Je fini de lire un gros essai sur l’architecture et l’urbanisme anglais après la guerre (Concretopia de John Grindrod), c’est-à-dire l’invention des grands ensembles, des villes nouvelles, des centres commerciaux, des groupes scolaires, des cheminements piétons, des reconstructions ; les rêves de monorail, les utopies du béton, le brutalisme, le design émergeant… En enfant de Cergy-Pontoise, une des villes nouvelles pompidoliennes, tout cela me passionne et me parle intimement. Ces folies architecturales, ces révolutions sociales, ces esthétiques, ces échecs aussi, sont dans mon univers mental comme dans mon vécu.

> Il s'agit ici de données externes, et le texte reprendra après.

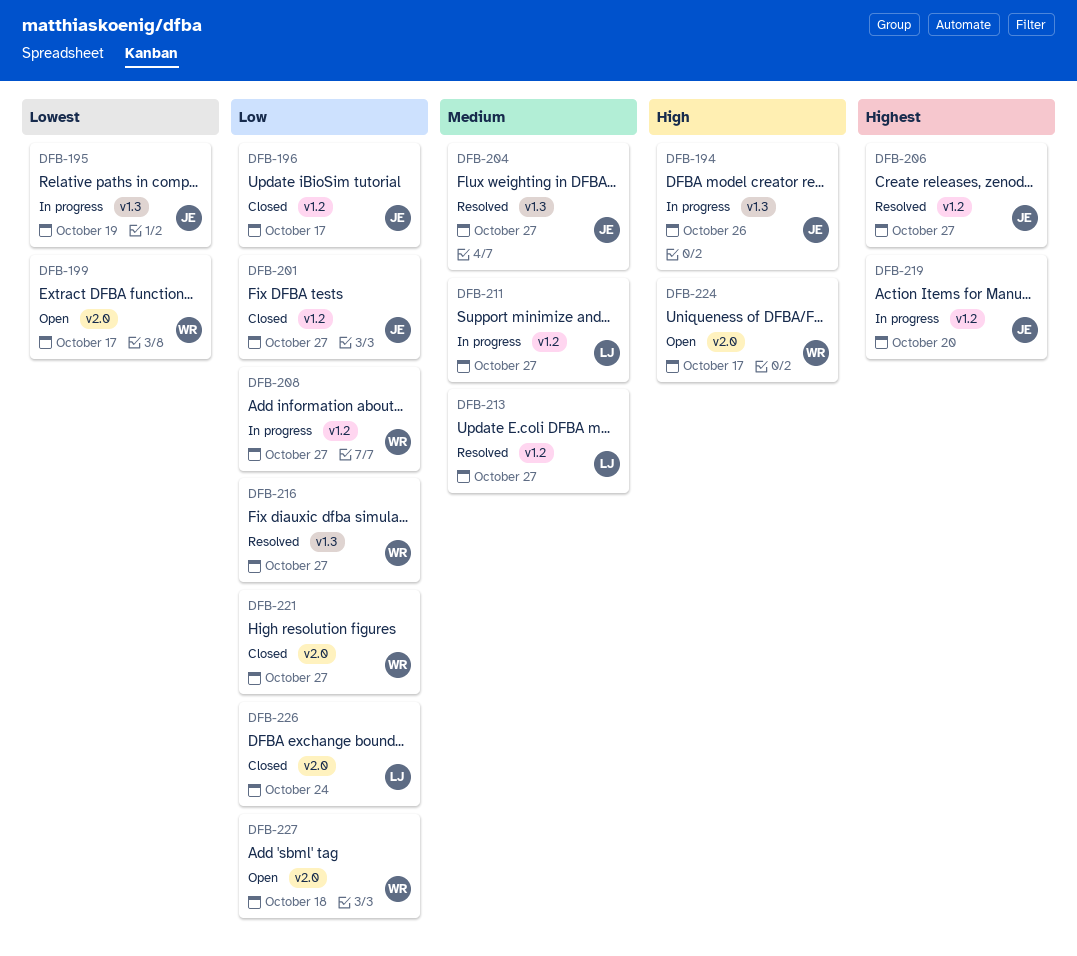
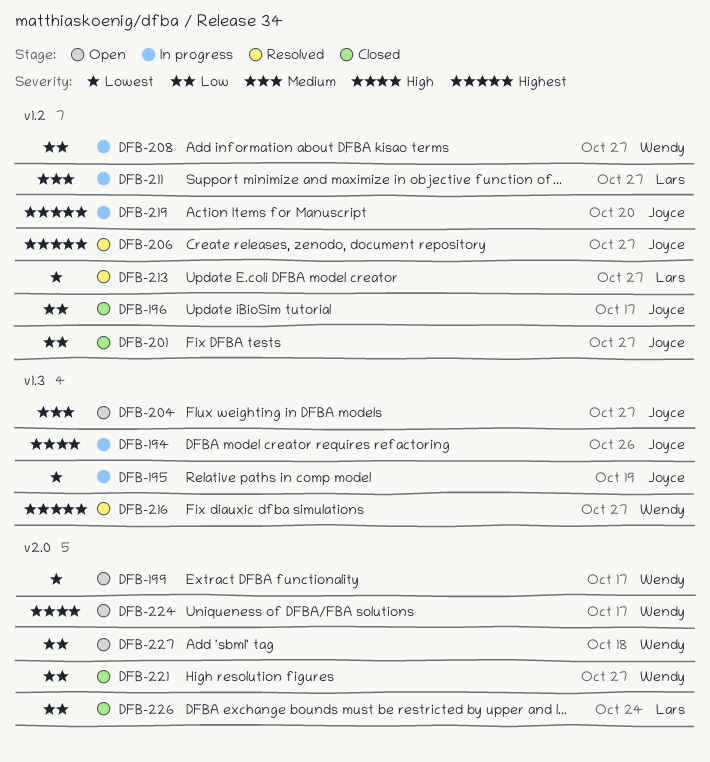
DFB-204, status: Resolved -> Open
DFB-213, priority: Medium -> Lowest
DFB-216, priority: Low -> Highest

Avec la mode du « vintage » j’ai refait mon intérieur dans un mélange fifties – sixties – seventies et, tout en m’intéressant également beaucoup à l’architecture et au design contemporains, je ne peux jamais me départir d’un allant, d’une attirance pour ces réalisations depuis si souvent décriées – par exemple, Mérédith m’avait dis pis que pendre de Lorient et la fois où je m’y suis rendu pour un salon, j’ai découvert un joli petit port délicieusement sixties, une petite ville comme dessinée par Franquin et Jidéhem. J’aime à Londres la Southbank, le Brunswick Centre et le quartier de Barbican, ou bien ici celui de Mériadeck. Et à lire le récit de certains échecs, les grands gâchis créés par le dumping social des gouvernants, certains principes erronés aussi, les futurs avortés, je ne peux m’empêcher d’une certaine tristesse, un pincement doux-amer (tout comme je fus peiné d’apprendre l’autre jour sous la plume de Dominique Douay l’échec d’un quartier de Villeurbanne que j’ai aimé, le Tonkin).
J’apprends aussi, amusé, que mon goût d’antan pour le bowling dans de vastes salles parquetées est à la fois un fruit de cette époque (on mettait des bowlings au sous-sol des centres commerciaux pour faire à l’américaine) et hélas d’après Mérédith déjà un artefact du passé. Enfant des seventies, j’en regrette certains aspects, le multicolore, les passerelles, le futurisme, l’audace utopique… Et j’avais été heureux il y a quelque temps de constater qu’au moins l’une de ces utopies urbaines, celle de mon adolescence, le sud de Cergy, a finalement si bien vieilli. Même si les monorails et les hélicoptères pour tous ne se sont pas concrétisés.